[Your objective] Return, unchanged and with no pictures, the lines below from the very first through the one that contains "G04 #@! TF.CreationDate,2020-04-15T22:49:56+02:00*".

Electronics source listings
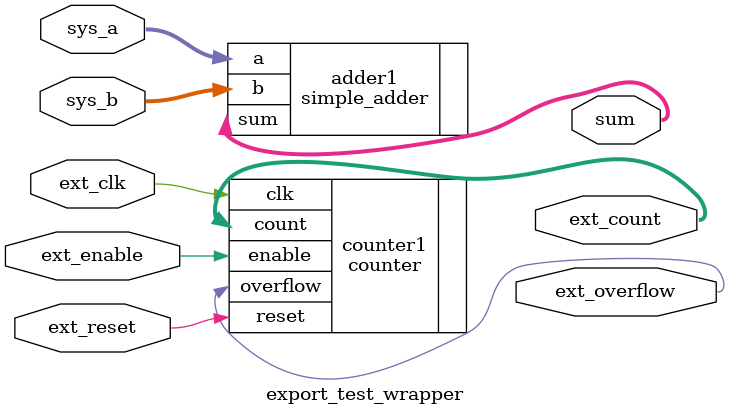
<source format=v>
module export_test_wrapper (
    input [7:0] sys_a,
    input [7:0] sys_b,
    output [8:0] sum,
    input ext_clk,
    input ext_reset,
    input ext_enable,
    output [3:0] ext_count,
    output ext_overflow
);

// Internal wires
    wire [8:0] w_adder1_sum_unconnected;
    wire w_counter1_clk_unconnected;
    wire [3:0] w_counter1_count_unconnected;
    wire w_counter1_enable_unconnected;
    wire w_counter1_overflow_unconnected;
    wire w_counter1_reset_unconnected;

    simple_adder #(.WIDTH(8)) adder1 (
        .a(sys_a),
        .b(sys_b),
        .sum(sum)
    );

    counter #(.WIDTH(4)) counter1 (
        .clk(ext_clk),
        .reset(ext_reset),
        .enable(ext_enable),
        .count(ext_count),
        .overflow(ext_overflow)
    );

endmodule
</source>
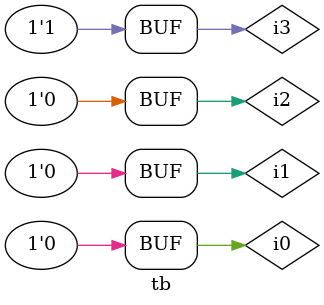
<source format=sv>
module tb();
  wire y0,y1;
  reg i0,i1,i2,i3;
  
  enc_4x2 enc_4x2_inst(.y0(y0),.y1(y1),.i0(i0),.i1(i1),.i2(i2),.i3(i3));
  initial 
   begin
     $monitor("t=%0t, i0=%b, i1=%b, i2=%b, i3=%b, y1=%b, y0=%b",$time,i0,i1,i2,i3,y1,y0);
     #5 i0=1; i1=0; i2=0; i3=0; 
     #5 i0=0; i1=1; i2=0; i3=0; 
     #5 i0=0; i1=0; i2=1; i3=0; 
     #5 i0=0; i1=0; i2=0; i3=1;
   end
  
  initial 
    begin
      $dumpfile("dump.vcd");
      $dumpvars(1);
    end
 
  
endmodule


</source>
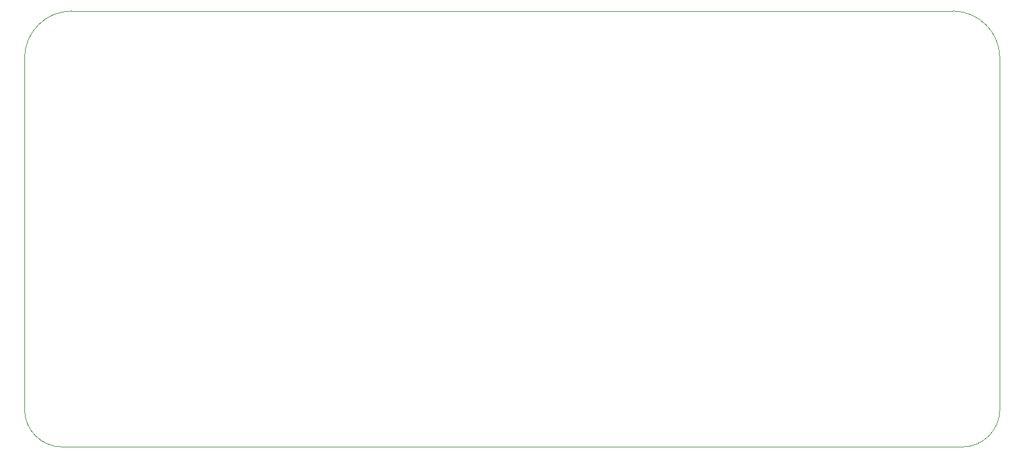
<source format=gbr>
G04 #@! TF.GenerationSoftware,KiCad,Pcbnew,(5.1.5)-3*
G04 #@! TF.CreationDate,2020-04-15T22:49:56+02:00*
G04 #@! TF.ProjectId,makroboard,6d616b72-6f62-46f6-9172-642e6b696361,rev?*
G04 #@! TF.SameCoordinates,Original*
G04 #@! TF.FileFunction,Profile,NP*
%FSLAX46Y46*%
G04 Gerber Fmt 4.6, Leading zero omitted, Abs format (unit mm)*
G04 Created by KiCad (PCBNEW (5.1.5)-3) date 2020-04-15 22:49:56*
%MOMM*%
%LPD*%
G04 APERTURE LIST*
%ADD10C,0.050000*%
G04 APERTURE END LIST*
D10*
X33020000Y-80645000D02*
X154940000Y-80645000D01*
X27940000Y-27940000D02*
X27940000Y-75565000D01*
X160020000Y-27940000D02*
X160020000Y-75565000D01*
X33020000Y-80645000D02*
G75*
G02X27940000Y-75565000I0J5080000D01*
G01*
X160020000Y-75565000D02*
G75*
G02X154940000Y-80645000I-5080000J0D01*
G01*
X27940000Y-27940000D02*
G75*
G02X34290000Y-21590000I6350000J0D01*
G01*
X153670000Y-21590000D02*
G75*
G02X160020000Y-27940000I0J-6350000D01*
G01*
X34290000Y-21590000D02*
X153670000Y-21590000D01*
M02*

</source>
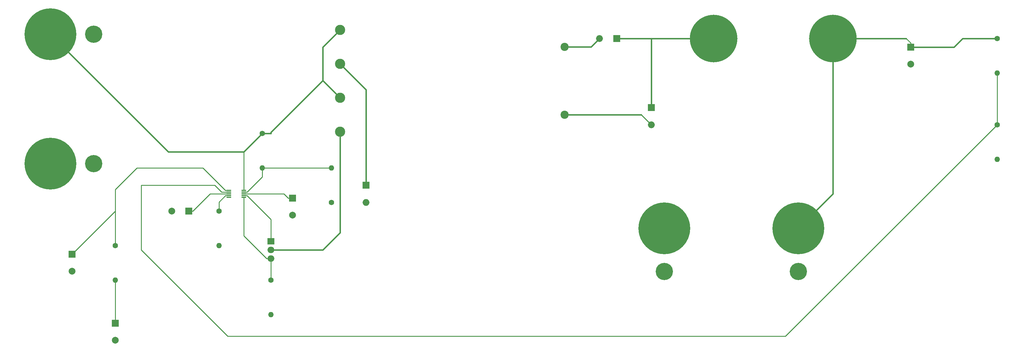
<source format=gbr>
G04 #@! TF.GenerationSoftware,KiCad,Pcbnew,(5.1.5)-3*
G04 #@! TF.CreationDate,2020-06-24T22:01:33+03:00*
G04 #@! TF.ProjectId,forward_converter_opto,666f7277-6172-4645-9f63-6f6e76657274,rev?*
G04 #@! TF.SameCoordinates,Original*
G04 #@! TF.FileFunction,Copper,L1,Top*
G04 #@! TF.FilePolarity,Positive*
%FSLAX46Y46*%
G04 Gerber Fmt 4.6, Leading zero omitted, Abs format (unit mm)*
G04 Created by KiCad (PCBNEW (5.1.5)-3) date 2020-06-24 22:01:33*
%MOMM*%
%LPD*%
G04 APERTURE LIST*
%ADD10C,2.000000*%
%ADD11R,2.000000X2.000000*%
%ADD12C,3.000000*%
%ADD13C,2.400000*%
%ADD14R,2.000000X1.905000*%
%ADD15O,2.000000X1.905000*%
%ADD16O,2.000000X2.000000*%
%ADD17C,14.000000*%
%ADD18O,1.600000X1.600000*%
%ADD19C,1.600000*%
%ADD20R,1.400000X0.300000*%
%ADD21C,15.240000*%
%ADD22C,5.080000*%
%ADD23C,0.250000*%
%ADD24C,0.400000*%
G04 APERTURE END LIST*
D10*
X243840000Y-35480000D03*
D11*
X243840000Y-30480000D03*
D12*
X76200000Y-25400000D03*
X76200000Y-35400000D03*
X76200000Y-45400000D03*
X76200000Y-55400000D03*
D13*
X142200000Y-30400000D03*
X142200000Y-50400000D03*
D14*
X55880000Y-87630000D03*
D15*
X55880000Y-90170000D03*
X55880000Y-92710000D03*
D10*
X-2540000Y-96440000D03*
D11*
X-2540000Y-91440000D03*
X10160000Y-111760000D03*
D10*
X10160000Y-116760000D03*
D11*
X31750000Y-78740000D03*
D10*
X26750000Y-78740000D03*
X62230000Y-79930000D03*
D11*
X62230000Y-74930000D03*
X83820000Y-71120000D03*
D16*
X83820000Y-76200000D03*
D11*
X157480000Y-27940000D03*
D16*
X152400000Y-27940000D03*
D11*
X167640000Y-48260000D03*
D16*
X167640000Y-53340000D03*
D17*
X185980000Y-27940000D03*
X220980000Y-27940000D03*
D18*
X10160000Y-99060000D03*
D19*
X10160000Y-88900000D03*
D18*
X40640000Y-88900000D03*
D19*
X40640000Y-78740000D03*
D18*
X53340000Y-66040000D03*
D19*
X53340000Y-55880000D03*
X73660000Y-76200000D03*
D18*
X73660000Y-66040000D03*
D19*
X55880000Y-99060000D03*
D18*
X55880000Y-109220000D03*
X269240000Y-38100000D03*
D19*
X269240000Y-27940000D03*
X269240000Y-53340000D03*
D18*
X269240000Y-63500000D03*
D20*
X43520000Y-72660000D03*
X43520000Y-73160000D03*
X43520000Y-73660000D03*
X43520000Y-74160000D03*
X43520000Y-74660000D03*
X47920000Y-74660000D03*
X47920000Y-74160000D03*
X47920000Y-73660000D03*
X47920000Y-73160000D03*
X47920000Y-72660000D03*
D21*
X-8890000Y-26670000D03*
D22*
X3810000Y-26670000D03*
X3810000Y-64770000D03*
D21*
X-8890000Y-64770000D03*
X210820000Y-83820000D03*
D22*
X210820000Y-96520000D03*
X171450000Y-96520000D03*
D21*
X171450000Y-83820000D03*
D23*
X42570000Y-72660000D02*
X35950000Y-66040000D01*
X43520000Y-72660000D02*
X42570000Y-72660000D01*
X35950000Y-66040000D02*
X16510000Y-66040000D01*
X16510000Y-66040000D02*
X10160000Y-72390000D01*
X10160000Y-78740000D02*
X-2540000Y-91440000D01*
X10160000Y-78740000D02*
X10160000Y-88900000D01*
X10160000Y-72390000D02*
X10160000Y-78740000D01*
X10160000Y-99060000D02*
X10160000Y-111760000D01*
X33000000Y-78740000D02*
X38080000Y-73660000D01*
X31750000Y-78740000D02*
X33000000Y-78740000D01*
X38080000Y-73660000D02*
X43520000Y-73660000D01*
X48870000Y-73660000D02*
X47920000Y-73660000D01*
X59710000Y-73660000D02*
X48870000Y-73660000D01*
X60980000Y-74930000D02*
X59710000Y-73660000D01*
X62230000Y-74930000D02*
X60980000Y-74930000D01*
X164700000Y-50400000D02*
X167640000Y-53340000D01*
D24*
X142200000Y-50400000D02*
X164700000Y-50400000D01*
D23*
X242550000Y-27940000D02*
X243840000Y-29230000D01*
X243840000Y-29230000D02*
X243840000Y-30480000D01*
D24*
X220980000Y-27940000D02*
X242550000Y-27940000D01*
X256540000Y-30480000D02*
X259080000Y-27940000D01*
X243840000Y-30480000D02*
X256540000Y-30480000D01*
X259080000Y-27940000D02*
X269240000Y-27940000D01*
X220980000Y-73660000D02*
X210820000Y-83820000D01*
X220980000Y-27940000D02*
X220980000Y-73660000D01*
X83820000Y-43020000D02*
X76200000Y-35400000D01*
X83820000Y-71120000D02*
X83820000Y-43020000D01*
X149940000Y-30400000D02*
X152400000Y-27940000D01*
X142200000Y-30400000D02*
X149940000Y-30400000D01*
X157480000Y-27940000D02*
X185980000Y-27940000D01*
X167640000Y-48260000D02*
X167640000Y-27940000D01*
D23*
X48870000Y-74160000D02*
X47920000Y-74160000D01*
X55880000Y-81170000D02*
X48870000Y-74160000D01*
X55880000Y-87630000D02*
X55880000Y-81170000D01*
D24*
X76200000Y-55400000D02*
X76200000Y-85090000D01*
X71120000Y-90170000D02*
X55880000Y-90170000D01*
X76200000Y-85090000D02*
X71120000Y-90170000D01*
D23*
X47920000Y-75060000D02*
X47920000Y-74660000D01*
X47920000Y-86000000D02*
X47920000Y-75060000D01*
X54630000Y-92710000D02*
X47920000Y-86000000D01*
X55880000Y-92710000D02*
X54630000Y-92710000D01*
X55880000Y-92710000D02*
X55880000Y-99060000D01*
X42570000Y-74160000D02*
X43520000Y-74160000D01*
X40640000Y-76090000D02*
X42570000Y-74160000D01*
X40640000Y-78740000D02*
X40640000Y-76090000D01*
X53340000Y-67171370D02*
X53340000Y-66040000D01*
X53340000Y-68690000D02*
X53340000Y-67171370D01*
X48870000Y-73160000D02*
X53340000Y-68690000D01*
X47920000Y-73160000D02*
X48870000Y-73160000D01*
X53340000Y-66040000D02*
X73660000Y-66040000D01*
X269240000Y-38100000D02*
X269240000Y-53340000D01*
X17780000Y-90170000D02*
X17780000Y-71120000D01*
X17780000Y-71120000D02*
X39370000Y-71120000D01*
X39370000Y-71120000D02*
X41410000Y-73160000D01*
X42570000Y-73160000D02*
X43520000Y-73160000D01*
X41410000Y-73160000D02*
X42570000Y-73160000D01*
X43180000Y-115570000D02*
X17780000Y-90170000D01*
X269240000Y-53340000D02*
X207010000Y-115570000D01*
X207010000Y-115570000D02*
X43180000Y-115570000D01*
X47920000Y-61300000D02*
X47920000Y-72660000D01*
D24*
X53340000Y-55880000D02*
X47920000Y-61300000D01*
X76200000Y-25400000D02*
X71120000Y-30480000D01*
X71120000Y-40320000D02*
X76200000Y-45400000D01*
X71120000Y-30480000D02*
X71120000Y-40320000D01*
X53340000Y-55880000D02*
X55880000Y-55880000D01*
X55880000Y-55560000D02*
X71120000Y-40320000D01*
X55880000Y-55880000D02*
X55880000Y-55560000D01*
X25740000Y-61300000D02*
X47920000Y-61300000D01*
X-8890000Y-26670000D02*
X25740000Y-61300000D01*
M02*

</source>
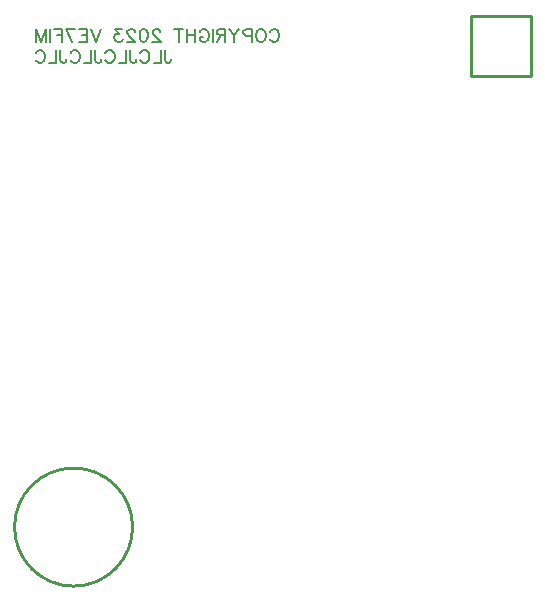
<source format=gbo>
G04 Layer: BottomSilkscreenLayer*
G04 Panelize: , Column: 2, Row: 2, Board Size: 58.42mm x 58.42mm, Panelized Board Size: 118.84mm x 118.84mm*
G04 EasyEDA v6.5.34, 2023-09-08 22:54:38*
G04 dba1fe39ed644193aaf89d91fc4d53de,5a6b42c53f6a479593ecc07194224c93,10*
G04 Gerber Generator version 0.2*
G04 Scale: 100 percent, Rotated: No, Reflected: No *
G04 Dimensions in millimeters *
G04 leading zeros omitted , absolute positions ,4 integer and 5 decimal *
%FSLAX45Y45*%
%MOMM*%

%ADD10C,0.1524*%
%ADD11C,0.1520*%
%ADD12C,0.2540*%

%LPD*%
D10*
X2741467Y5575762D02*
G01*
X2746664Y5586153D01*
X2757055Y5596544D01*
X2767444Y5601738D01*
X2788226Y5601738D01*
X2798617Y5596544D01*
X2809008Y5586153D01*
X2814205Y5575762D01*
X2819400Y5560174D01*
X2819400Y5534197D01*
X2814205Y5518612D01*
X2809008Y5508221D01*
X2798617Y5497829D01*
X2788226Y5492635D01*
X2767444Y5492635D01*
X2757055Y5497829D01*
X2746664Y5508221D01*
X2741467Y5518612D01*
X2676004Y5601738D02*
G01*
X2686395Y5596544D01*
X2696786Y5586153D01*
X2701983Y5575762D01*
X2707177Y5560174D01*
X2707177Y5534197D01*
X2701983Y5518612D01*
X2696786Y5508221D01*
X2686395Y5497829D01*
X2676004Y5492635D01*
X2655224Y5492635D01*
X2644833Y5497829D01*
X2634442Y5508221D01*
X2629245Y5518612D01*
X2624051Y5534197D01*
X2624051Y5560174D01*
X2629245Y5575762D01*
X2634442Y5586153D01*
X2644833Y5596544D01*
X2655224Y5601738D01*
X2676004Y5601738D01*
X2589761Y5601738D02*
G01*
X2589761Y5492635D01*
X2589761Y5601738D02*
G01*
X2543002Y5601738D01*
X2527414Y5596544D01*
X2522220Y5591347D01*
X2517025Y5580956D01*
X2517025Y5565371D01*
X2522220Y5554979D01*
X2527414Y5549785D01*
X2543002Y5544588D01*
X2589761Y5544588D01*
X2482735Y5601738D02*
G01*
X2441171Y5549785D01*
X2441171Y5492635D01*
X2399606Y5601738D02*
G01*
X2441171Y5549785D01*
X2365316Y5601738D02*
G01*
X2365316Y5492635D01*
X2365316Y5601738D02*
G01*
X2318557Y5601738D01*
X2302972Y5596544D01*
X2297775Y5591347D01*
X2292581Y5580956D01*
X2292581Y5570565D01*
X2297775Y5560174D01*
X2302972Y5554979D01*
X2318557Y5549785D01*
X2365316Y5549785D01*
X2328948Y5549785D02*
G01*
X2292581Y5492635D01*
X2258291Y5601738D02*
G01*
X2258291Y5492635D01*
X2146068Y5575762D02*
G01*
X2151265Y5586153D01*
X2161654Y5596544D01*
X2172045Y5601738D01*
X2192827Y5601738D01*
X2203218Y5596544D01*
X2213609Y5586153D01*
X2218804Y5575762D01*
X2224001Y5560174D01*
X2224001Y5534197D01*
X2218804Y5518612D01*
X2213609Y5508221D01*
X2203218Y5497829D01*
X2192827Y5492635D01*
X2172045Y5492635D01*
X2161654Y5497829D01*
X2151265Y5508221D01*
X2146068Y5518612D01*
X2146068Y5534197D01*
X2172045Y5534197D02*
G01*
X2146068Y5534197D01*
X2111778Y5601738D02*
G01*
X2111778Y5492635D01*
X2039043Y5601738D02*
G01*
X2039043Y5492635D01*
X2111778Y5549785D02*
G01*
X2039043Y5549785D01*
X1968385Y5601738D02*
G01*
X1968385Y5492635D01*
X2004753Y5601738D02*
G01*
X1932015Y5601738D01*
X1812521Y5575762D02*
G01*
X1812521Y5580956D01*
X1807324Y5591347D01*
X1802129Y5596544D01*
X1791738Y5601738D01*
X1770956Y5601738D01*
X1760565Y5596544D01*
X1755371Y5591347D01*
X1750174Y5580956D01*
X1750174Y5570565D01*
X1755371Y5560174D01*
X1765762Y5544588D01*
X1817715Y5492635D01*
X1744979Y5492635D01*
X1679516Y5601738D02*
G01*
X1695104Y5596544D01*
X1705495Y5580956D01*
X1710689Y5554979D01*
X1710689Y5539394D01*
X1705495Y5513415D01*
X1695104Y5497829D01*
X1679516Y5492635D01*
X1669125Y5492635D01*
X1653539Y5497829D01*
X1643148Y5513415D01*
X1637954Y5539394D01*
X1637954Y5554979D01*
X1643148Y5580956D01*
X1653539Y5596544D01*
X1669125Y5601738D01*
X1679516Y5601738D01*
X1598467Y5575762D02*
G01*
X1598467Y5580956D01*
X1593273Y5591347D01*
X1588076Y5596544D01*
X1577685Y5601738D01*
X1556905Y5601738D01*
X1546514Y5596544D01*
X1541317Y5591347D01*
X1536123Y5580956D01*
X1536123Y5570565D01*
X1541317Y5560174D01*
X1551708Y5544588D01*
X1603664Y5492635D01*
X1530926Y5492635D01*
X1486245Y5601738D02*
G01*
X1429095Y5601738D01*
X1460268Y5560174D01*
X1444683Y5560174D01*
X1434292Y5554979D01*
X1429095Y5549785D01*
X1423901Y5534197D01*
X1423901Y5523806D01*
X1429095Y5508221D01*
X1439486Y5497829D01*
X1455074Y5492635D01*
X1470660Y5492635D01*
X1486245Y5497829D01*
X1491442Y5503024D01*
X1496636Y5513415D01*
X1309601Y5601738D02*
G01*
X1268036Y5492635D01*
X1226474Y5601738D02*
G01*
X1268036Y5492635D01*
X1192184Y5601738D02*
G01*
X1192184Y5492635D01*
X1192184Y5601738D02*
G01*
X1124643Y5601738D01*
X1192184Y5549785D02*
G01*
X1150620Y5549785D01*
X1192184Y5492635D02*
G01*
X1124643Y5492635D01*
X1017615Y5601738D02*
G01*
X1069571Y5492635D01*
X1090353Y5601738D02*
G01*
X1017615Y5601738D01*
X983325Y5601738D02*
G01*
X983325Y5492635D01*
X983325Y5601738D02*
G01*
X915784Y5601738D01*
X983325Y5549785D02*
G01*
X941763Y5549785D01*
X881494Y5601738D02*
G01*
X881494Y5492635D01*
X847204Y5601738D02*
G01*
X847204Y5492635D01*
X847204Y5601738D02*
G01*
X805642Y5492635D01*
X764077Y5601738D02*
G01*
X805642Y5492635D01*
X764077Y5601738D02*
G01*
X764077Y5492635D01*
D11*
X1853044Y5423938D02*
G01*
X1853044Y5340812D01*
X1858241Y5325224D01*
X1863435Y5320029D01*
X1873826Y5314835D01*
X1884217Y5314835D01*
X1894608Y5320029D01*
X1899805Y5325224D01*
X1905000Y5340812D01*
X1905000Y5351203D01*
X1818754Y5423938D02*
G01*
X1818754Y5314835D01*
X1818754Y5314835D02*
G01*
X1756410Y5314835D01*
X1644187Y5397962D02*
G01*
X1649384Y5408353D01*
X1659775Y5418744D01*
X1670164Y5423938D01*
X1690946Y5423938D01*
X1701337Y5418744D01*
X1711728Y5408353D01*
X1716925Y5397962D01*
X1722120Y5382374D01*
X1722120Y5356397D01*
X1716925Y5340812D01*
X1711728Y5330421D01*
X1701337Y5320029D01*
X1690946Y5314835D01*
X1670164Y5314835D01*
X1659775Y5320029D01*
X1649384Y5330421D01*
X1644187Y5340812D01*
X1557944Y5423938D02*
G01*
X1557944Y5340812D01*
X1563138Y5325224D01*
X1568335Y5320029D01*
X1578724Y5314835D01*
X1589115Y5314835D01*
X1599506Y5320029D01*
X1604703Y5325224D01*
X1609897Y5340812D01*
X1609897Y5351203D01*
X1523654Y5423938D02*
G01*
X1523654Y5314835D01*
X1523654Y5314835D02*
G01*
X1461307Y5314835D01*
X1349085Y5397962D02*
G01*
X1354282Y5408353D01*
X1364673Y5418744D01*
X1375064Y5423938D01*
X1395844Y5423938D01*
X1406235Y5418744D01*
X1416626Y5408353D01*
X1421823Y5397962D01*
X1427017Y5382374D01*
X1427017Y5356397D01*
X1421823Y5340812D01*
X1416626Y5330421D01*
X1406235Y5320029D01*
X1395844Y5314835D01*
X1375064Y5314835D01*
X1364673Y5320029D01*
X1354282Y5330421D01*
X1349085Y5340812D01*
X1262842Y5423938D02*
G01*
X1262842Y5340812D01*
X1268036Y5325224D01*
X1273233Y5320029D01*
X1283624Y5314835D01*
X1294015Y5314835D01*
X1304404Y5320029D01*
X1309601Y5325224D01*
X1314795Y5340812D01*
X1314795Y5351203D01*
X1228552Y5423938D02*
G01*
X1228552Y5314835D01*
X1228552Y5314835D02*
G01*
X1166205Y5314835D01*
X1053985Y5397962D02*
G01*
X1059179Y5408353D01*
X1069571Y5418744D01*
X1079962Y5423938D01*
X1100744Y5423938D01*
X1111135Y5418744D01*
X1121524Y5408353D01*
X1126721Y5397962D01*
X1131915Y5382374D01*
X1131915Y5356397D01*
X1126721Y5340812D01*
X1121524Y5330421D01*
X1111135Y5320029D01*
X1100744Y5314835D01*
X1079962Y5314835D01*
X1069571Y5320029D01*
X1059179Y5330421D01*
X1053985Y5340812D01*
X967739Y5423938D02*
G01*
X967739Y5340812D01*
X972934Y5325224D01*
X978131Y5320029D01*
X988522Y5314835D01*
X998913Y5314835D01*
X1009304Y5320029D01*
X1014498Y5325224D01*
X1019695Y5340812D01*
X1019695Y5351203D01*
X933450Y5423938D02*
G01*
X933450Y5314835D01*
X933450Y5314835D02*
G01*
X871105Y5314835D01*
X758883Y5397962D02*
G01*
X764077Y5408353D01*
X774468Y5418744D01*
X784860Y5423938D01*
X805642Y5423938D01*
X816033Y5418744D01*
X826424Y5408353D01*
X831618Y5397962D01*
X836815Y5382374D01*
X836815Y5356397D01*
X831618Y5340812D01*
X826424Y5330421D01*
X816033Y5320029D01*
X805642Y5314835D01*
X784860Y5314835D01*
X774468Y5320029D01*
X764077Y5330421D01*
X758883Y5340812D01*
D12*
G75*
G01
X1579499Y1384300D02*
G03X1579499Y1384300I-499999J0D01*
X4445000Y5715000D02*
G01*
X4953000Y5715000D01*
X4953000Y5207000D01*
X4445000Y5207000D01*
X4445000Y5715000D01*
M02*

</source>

[Output of the exercise]
<source format=v>
module export_test_wrapper (
    input [7:0] sys_a,
    input [7:0] sys_b,
    output [8:0] sum,
    input ext_clk,
    input ext_reset,
    input ext_enable,
    output [3:0] ext_count,
    output ext_overflow
);

// Internal wires
    wire [8:0] w_adder1_sum_unconnected;
    wire w_counter1_clk_unconnected;
    wire [3:0] w_counter1_count_unconnected;
    wire w_counter1_enable_unconnected;
    wire w_counter1_overflow_unconnected;
    wire w_counter1_reset_unconnected;

    simple_adder #(.WIDTH(8)) adder1 (
        .a(sys_a),
        .b(sys_b),
        .sum(sum)
    );

    counter #(.WIDTH(4)) counter1 (
        .clk(ext_clk),
        .reset(ext_reset),
        .enable(ext_enable),
        .count(ext_count),
        .overflow(ext_overflow)
    );

endmodule
</source>
<source format=sv>
module tb();
  wire y0,y1;
  reg i0,i1,i2,i3;
  
  enc_4x2 enc_4x2_inst(.y0(y0),.y1(y1),.i0(i0),.i1(i1),.i2(i2),.i3(i3));
  initial 
   begin
     $monitor("t=%0t, i0=%b, i1=%b, i2=%b, i3=%b, y1=%b, y0=%b",$time,i0,i1,i2,i3,y1,y0);
     #5 i0=1; i1=0; i2=0; i3=0; 
     #5 i0=0; i1=1; i2=0; i3=0; 
     #5 i0=0; i1=0; i2=1; i3=0; 
     #5 i0=0; i1=0; i2=0; i3=1;
   end
  
  initial 
    begin
      $dumpfile("dump.vcd");
      $dumpvars(1);
    end
 
  
endmodule


</source>
<source format=gbr>
G04 #@! TF.GenerationSoftware,KiCad,Pcbnew,(5.1.5)-3*
G04 #@! TF.CreationDate,2020-04-15T22:49:56+02:00*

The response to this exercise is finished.